Pennsylvania’s boating accident reports reveal a sad, yet preventable, trend. In 2020, there were 11 boating-related deaths across the state. None of the individuals who lost their lives were wearing a life jacket. Already in 2021, three unfortunate fatal boating incidents have occurred — all on private ponds without life jackets onboard—proving that tragedy can strike in your own backyard. Many of these deaths could have been prevented by simply wearing a life jacket.

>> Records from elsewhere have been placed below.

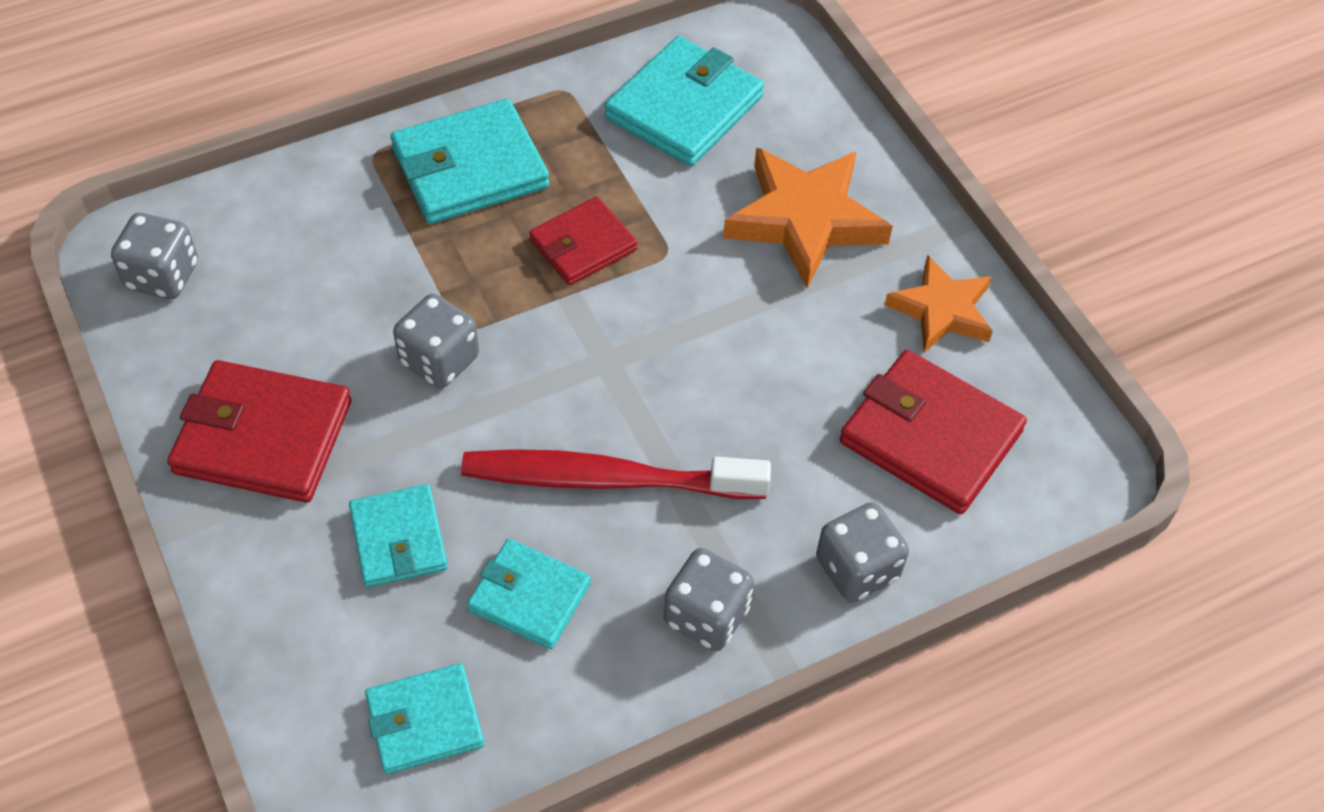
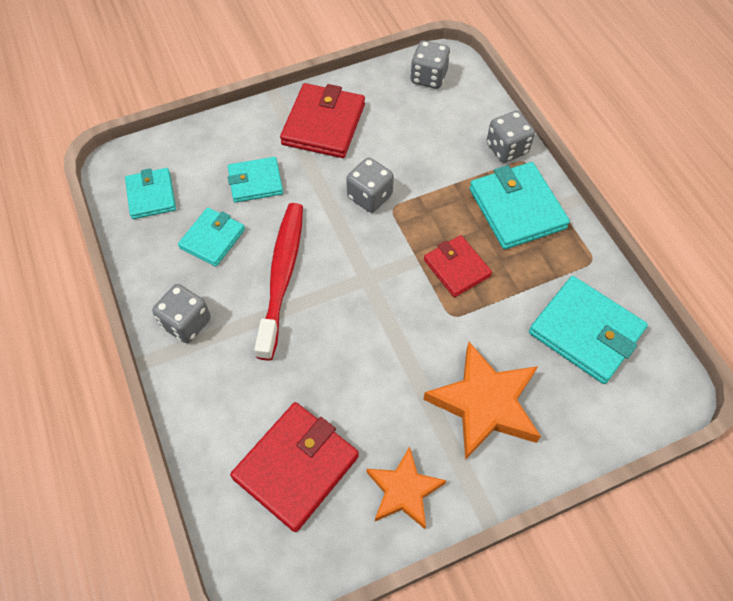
camera: 95 degrees right, 5 degrees up
grey dice [816,502,909,603] -> grey dice moved to [487,111,535,163]

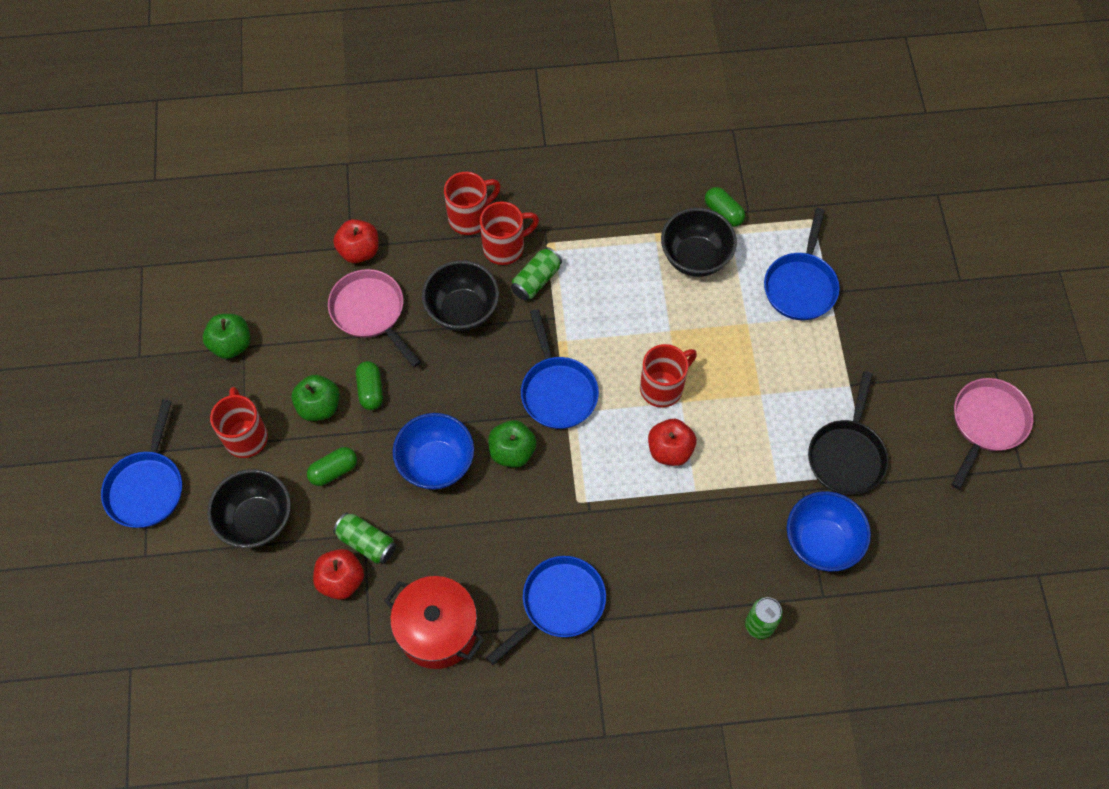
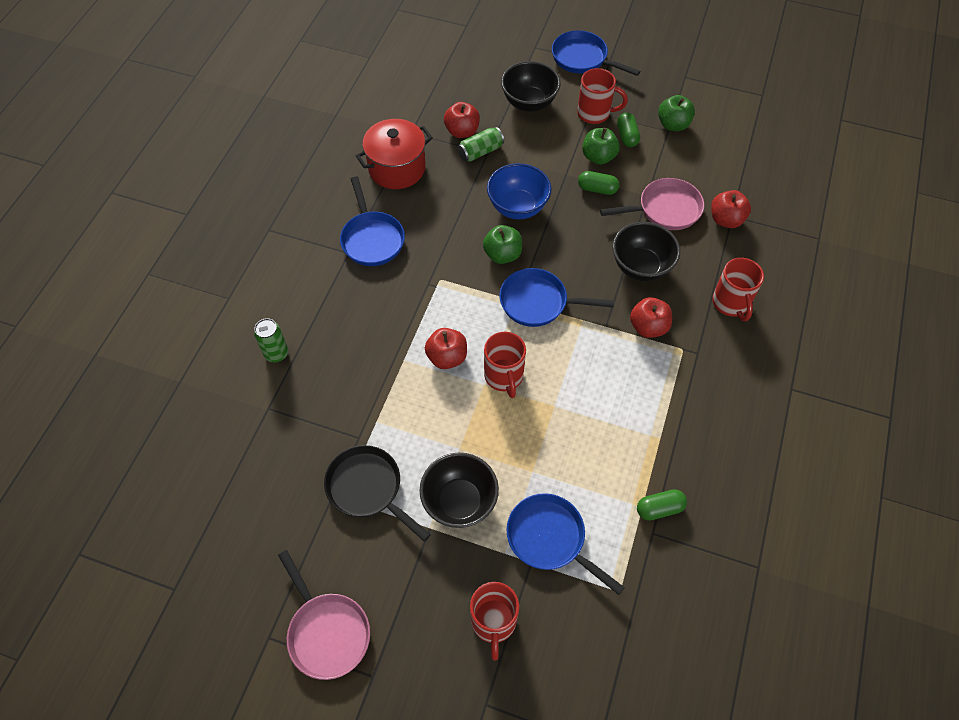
camera: 115 degrees right, 5 degrees down
green capsule [307,447,357,486] -> green capsule moved to [617,113,640,147]
red mug [480,201,539,265] -> red mug moved to [470,582,519,661]
green can [511,247,562,300] -> red apple [630,297,672,338]
black bowl [661,208,737,277] -> black bowl moved to [419,453,499,528]
blue bowl [787,491,871,571] -> none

“Boating safety is something we take very seriously during every season in Pennsylvania, and these recent tragedies have again proven that this is extremely important in early spring,” said Colonel Clyde Warner, PFBC Director of Law Enforcement. “Not having the required life jackets on board or not wearing them in instances where they’re required is not only a serious infraction, it could cost you or a loved one their life. These life jacket requirements are in place to keep boaters safe whether they’re on large lakes, small creeks, or private ponds. Abide by the law and always carry life jackets onboard your boat. More importantly, wear them.”

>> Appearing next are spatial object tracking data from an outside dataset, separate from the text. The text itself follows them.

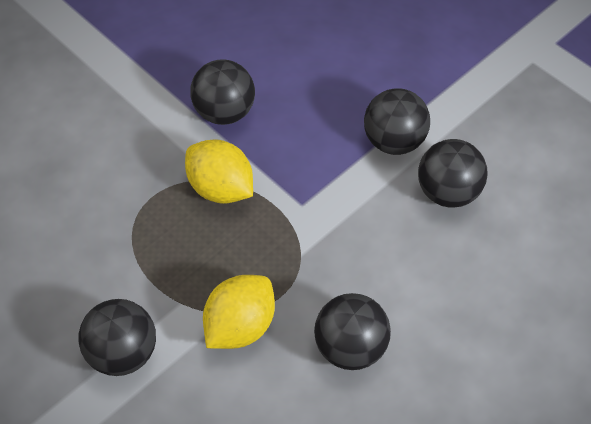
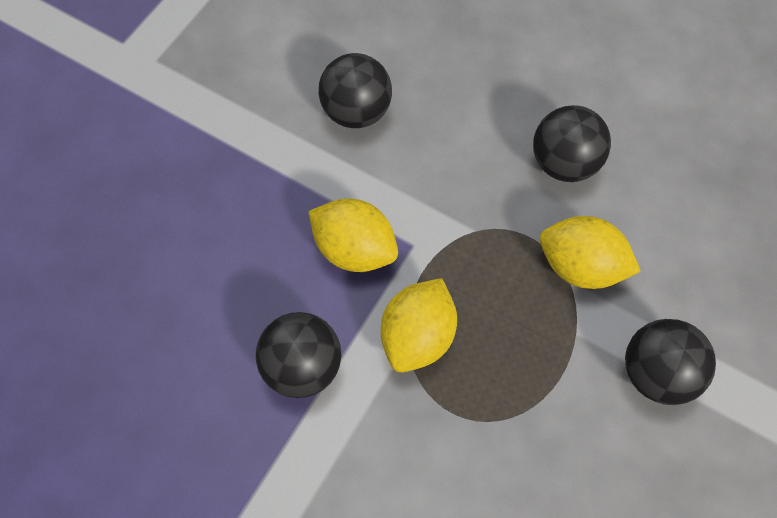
camera: 105 degrees left, 10 degrees up
black ball [364,88,430,155] -> none
none -> yellow lemon [308,199,398,272]

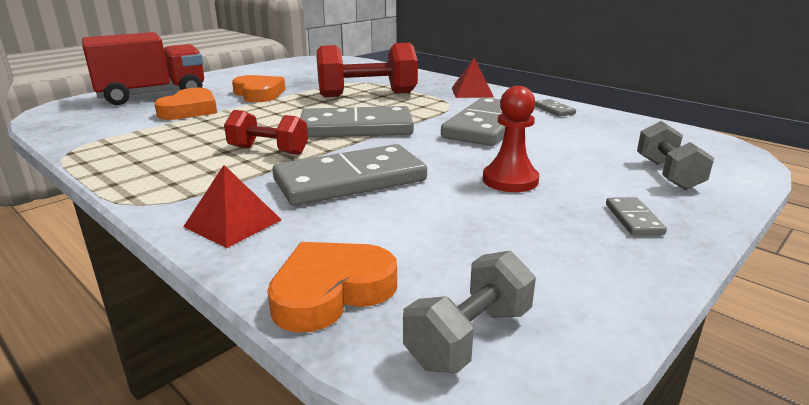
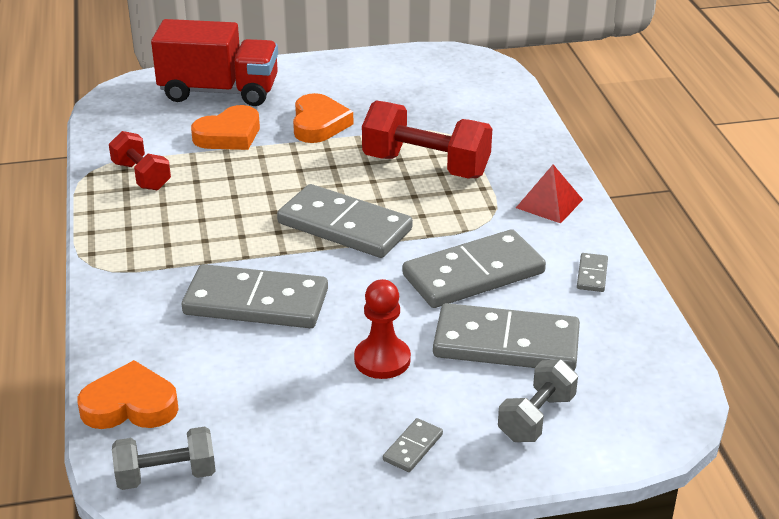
camera: 35 degrees right, 10 degrees up
red pyramid [183,165,282,248] -> none
red dumbbell [224,110,308,155] -> red dumbbell moved to [109,131,171,191]
none -> grey domino [433,303,580,371]

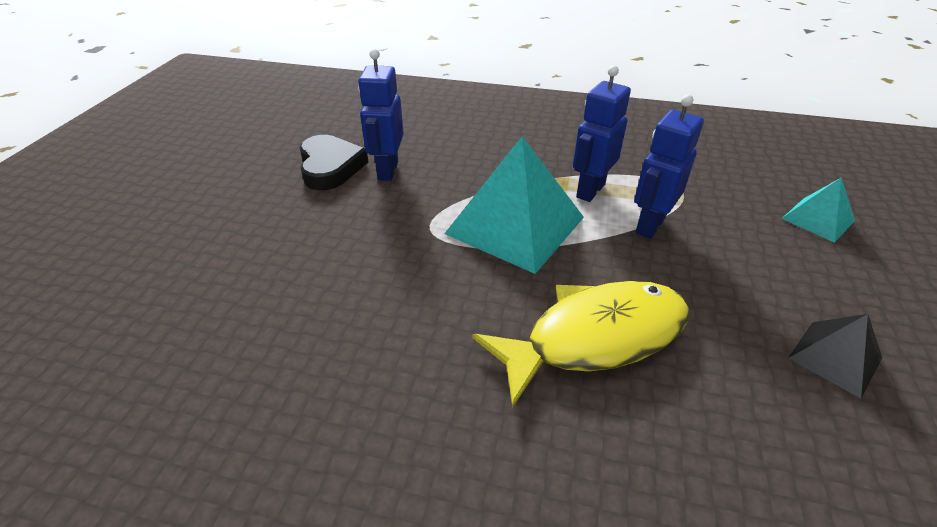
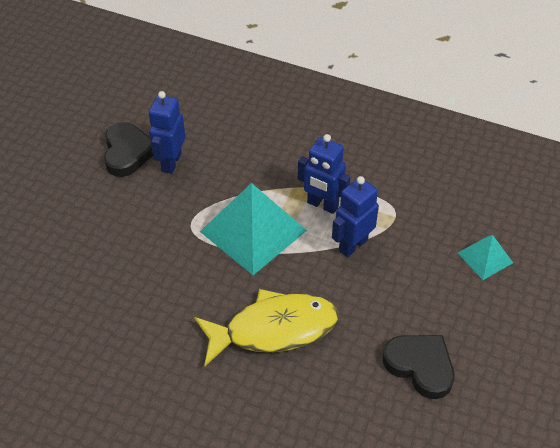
camera: 10 degrees right, 10 degrees up
blue robot [573,65,631,202] -> blue robot turned 105 degrees counterclockwise [298,134,351,214]
black pyramid [788,314,882,398] -> black heart [383,335,455,399]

From November 1st through April 30th, boaters are required to wear a life jacket while underway or at anchor on boats less than 16 feet in length or any canoe or kayak. This requirement applies even on private ponds. A disproportionate number of boating-related fatalities occur during the months of November through April. Cold water immersion is one of the primary reasons for these deaths, based on Pennsylvania’s boating accident data.

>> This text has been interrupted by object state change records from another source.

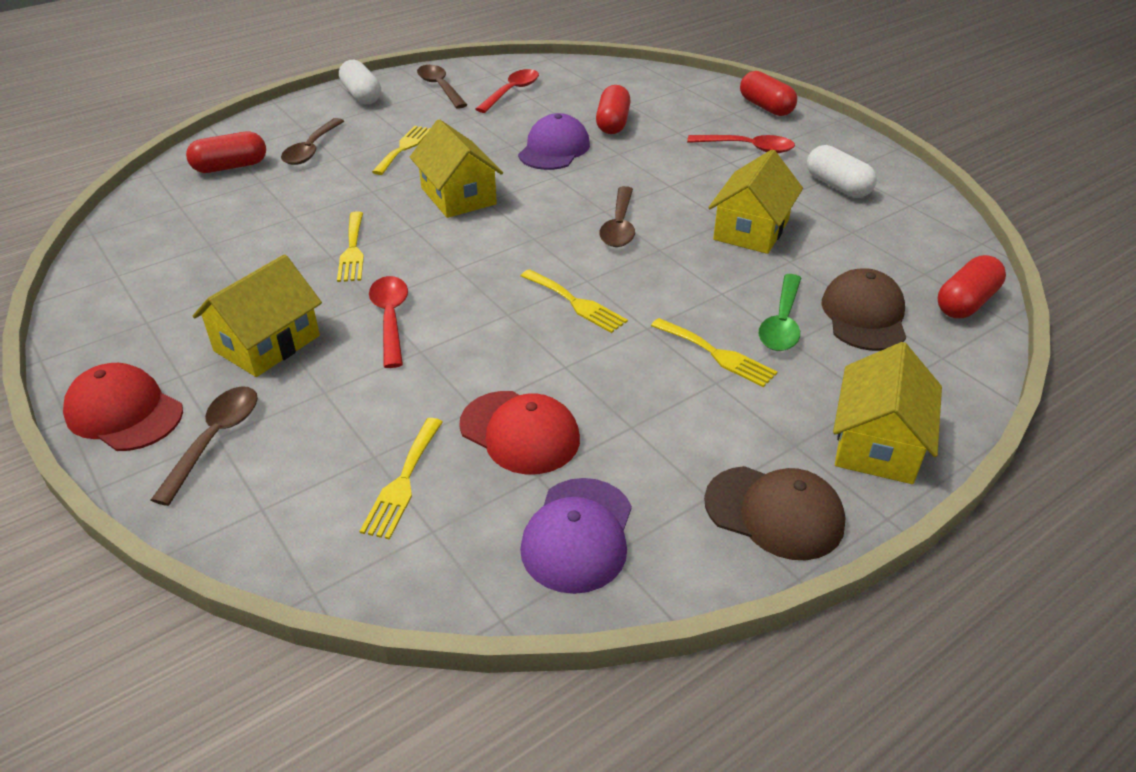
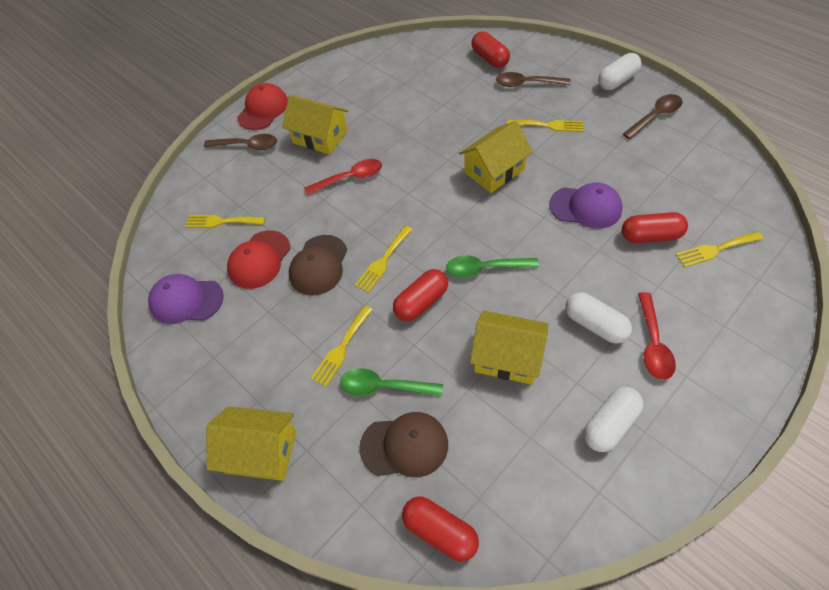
camera: 85 degrees right, 15 degrees up
yellow fork [337,211,364,282] -> yellow fork moved to [675,231,764,268]
red spoon [476,69,539,113] -> none
brown spoon [599,186,635,247] -> green spoon [446,255,539,277]
brown cap [704,466,846,560] -> brown cap moved to [289,235,347,296]
red capsule [740,71,797,116] -> red capsule moved to [393,269,448,321]
none -> white capsule [565,292,632,344]

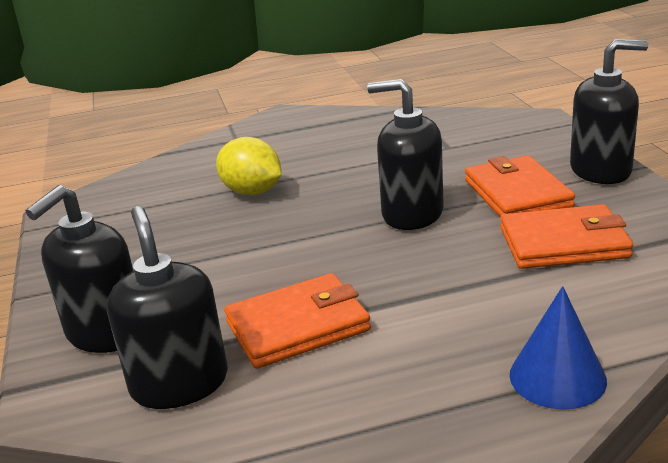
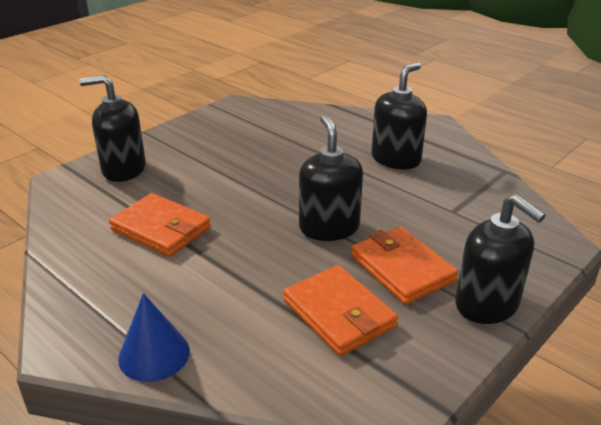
camera: 55 degrees right, 5 degrees up
black soap dispenser [107,206,228,409] -> black soap dispenser moved to [371,62,427,169]
yellow lemon [216,137,282,195] -> none
orange wallet [465,155,575,217] -> orange wallet turned 75 degrees counterclockwise [351,227,458,304]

Sudden cold water immersion is one of the main reasons people drown from capsizing or falling overboard in the early spring. When a person is unexpectedly plunged into cold water below 70ºF, the body’s first response is usually an involuntary gasp. It can result in a person inhaling water and hyperventilating which can quickly lead to death. Research on cold water survival indicates that wearing a life jacket significantly increases a person’s chance of survival.
Many boaters don’t wear life jackets because they claim they can swim. However, an American Red Cross survey finds that most Americans overestimate their swimming ability. Overall, the survey finds that more than half of all Americans (54 percent) either can’t swim or lack in basic swimming skills. Cold, fast-moving waters often present in the spring can make treading water very difficult even for those with moderate or better swimming abilities. This is yet another reason to always wear a life jacket while boating.